`(3x^2+4x+3)^2-(k+1)(3x^2+4x+2)(3x^2+4x+3)+k(3x^2+4x+2)^2=0`. Find 'k' for which , equation has real roots.

To solve the equation \[ (3x^2 + 4x + 3)^2 - (k + 1)(3x^2 + 4x + 2)(3x^2 + 4x + 3) + k(3x^2 + 4x + 2)^2 = 0 \] and find the values of \( k \) for which the equation has real roots, we can follow these steps: ### Step 1: Substitute \( T = 3x^2 + 4x + 2 \) Let \( T = 3x^2 + 4x + 2 \). Then, we can express \( 3x^2 + 4x + 3 \) as \( T + 1 \). ### Step 2: Rewrite the equation Substituting \( T \) into the equation gives us: \[ (T + 1)^2 - (k + 1)T(T + 1) + kT^2 = 0 \] ### Step 3: Expand the equation Expanding the left-hand side: \[ T^2 + 2T + 1 - (k + 1)(T^2 + T) + kT^2 = 0 \] This simplifies to: \[ T^2 + 2T + 1 - (k + 1)T^2 - (k + 1)T + kT^2 = 0 \] ### Step 4: Combine like terms Combining the terms gives: \[ (1 - (k + 1) + k)T^2 + (2 - (k + 1))T + 1 = 0 \] This simplifies to: \[ (1 - 1)T^2 + (2 - k - 1)T + 1 = 0 \] Thus, we have: \[ (1 - k)T + 1 = 0 \] ### Step 5: Solve for \( T \) Rearranging gives: \[ T = \frac{-1}{1 - k} \] ### Step 6: Substitute back for \( T \) Since \( T = 3x^2 + 4x + 2 \), we have: \[ 3x^2 + 4x + 2 = \frac{-1}{1 - k} \] ### Step 7: Rearrange into standard form This leads to: \[ 3x^2 + 4x + \left(2 + \frac{1}{1 - k}\right) = 0 \] ### Step 8: Determine conditions for real roots For the quadratic equation \( ax^2 + bx + c = 0 \) to have real roots, the discriminant must be non-negative: \[ D = b^2 - 4ac \geq 0 \] Here, \( a = 3 \), \( b = 4 \), and \( c = 2 + \frac{1}{1 - k} \).

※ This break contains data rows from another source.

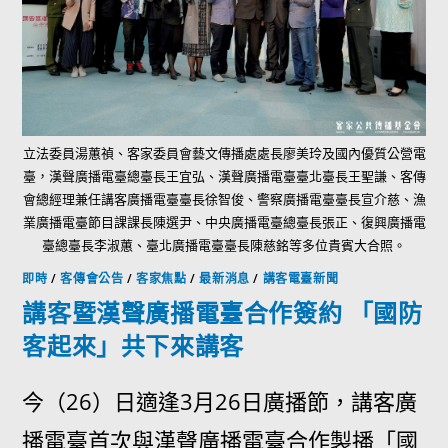
立法委員湯蕙禎、客家委員會藝文傳播處處長廖美玲及國內優質公營電
臺，漢聲廣播電臺總臺長王宜弘、漢聲廣播電臺臺北臺長王聖謙、客傳
會總經理兼任講客廣播電臺臺長徐智俊、警察廣播電臺臺長宣介慈、漁
業廣播電臺節目課課長陳選尹、中央廣播電臺總臺長張正、復興廣播電
臺總臺長李淑蕙、臺北廣播電臺臺長陳慈銘等多位貴賓大合照。
即時
/
客傳會公告
/
客家焦點
/
最新消息
/
講客電臺新聞
講客暨漢聲廣播電臺合作簽約 「國防
客起來」共下來講客
今（26）日適逢3月26日廣播節，講客廣
播電臺首次與漢聲廣播電臺合作製播「國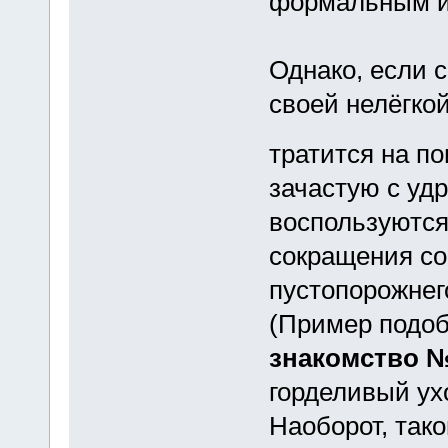
формальным и
Однако, если 
своей нелёгкой
тратится на по
зачастую с уд
воспользуются
сокращения со
пустопорожнего
(Пример подоб
знакомство 
горделивый ух
Наоборот, так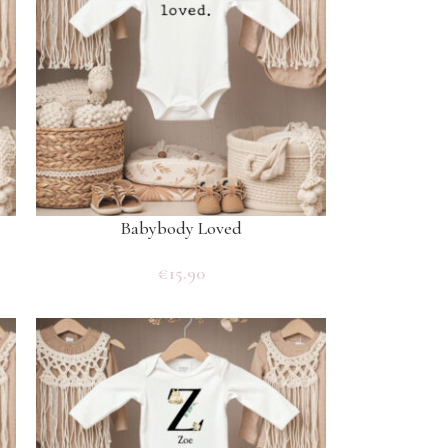
Babybody Loved
€
15.90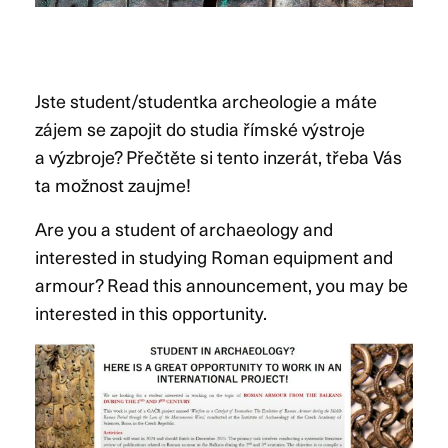
Jste student/studentka archeologie a máte
zájem se zapojit do studia římské výstroje
a výzbroje? Přečtěte si tento inzerát, třeba Vás
ta možnost zaujme!
Are you a student of archaeology and
interested in studying Roman equipment and
armour? Read this announcement, you may be
interested in this opportunity.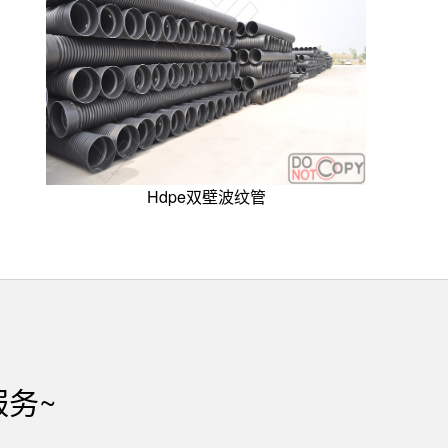
Hdpe双壁波纹管
服务~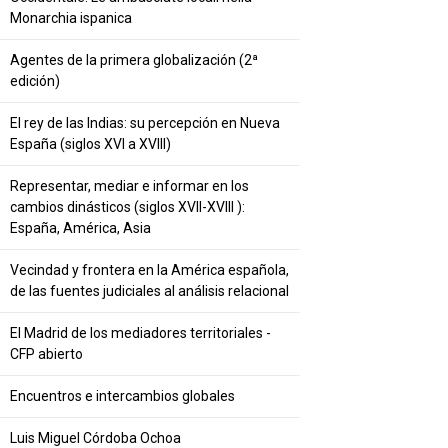
Monarchia ispanica
Agentes de la primera globalización (2ª
edición)
El rey de las Indias: su percepción en Nueva
España (siglos XVI a XVIII)
Representar, mediar e informar en los
cambios dinásticos (siglos XVII-XVIII ):
España, América, Asia
Vecindad y frontera en la América española,
de las fuentes judiciales al análisis relacional
El Madrid de los mediadores territoriales -
CFP abierto
Encuentros e intercambios globales
Luis Miguel Córdoba Ochoa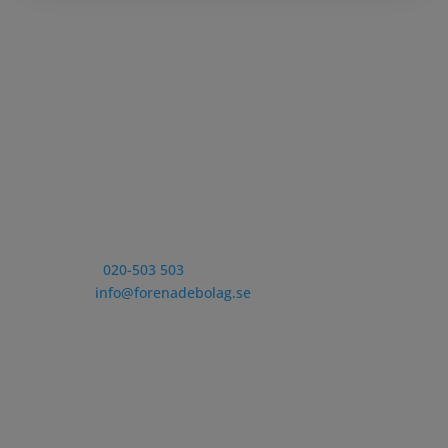
Kontakt
Telefon:
020-503 503
E-post:
info@forenadebolag.se
Postadress
Förenade Bolag
Stigbergsliden 7
414 63 Göteborg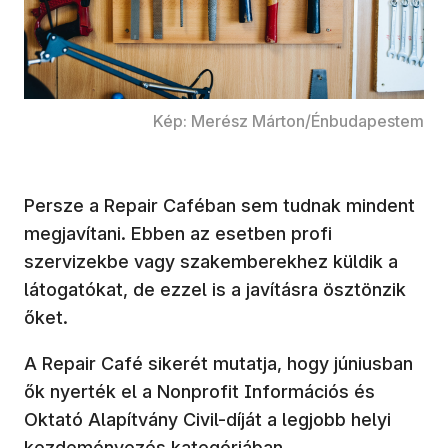
Kép: Merész Márton/Énbudapestem
Persze a Repair Caféban sem tudnak mindent
megjavítani. Ebben az esetben profi
szervizekbe vagy szakemberekhez küldik a
látogatókat, de ezzel is a javításra ösztönzik
őket.
A Repair Café sikerét mutatja, hogy júniusban
ők nyerték el a Nonprofit Információs és
Oktató Alapítvány Civil-díját a legjobb helyi
kezdeményezés kategóriában.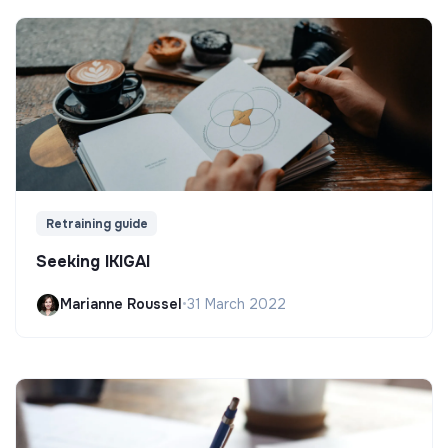
Retraining guide
Seeking IKIGAI
Marianne Roussel
•
31 March 2022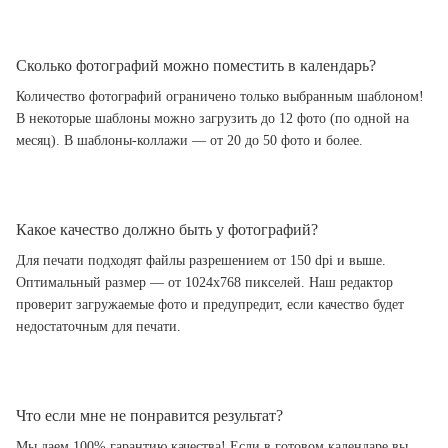
Сколько фотографий можно поместить в календарь?
Количество фотографий ограничено только выбранным шаблоном!
В некоторые шаблоны можно загрузить до 12 фото (по одной на
месяц). В шаблоны-коллажи — от 20 до 50 фото и более.
Какое качество должно быть у фотографий?
Для печати подходят файлы разрешением от 150 dpi и выше.
Оптимальный размер — от 1024x768 пикселей. Наш редактор
проверит загружаемые фото и предупредит, если качество будет
недостаточным для печати.
Что если мне не понравится результат?
Мы даем 100% гарантию качества! Если в готовом календаре вы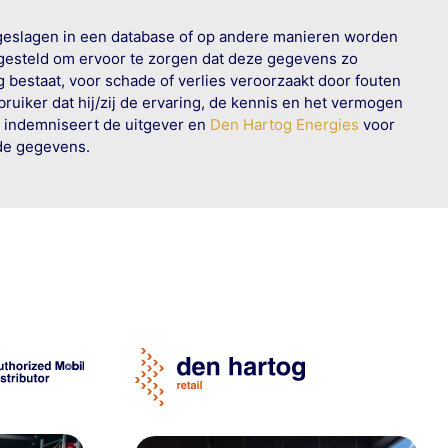
geslagen in een database of op andere manieren worden
 gesteld om ervoor te zorgen dat deze gegevens zo
g bestaat, voor schade of verlies veroorzaakt door fouten
ruiker dat hij/zij de ervaring, de kennis en het vermogen
n indemniseert de uitgever en
Den Hartog Energies
voor
rde gegevens.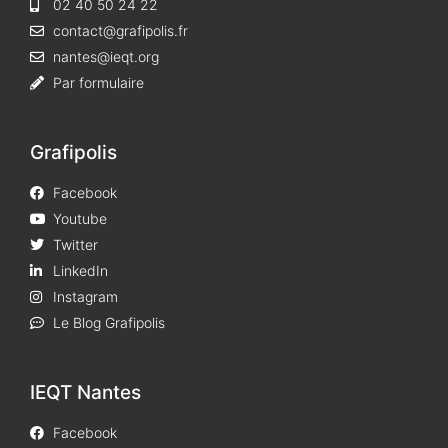
02 40 50 24 22
contact@grafipolis.fr
nantes@ieqt.org
Par formulaire
Grafipolis
Facebook
Youtube
Twitter
LinkedIn
Instagram
Le Blog Grafipolis
IEQT Nantes
Facebook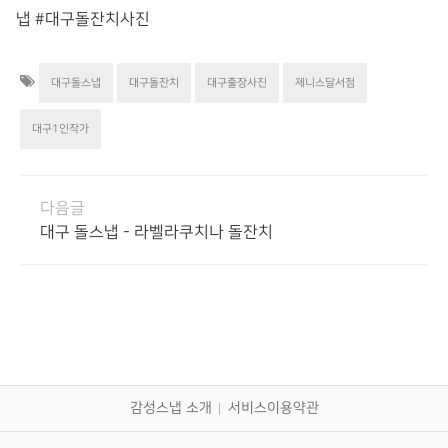
냅 #대구돌잔치사진
대구돌스냅
대구돌잔치
대구출장사진
제니스달서점
대구1인작가
다음글
대구 돌스냅 - 라벨라쿠치나 돌잔치
감성스냅 소개
서비스이용약관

Calculating the discriminant: \[ D = 4^2 - 4 \cdot 3 \cdot \left(2 + \frac{1}{1 - k}\right) \geq 0 \] This simplifies to: \[ 16 - 12\left(2 + \frac{1}{1 - k}\right) \geq 0 \] ### Step 9: Solve the inequality Expanding gives: \[ 16 - 24 - \frac{12}{1 - k} \geq 0 \] This leads to: \[ -8 - \frac{12}{1 - k} \geq 0 \] Rearranging gives: \[ \frac{12}{1 - k} \leq -8 \] Cross-multiplying (and flipping the inequality sign because \( 1 - k < 0 \)) gives: \[ 12 \geq -8(1 - k) \] ### Step 10: Solve for \( k \) Expanding and rearranging gives: \[ 12 \geq -8 + 8k \] Thus: \[ 20 \geq 8k \quad \Rightarrow \quad k \leq \frac{20}{8} = \frac{5}{2} \] ### Step 11: Determine lower bound for \( k \) Since \( 1 - k < 0 \), we also have \( k > 1 \). ### Final Result Thus, the range of \( k \) for which the equation has real roots is: \[ k \in (1, \frac{5}{2}] \]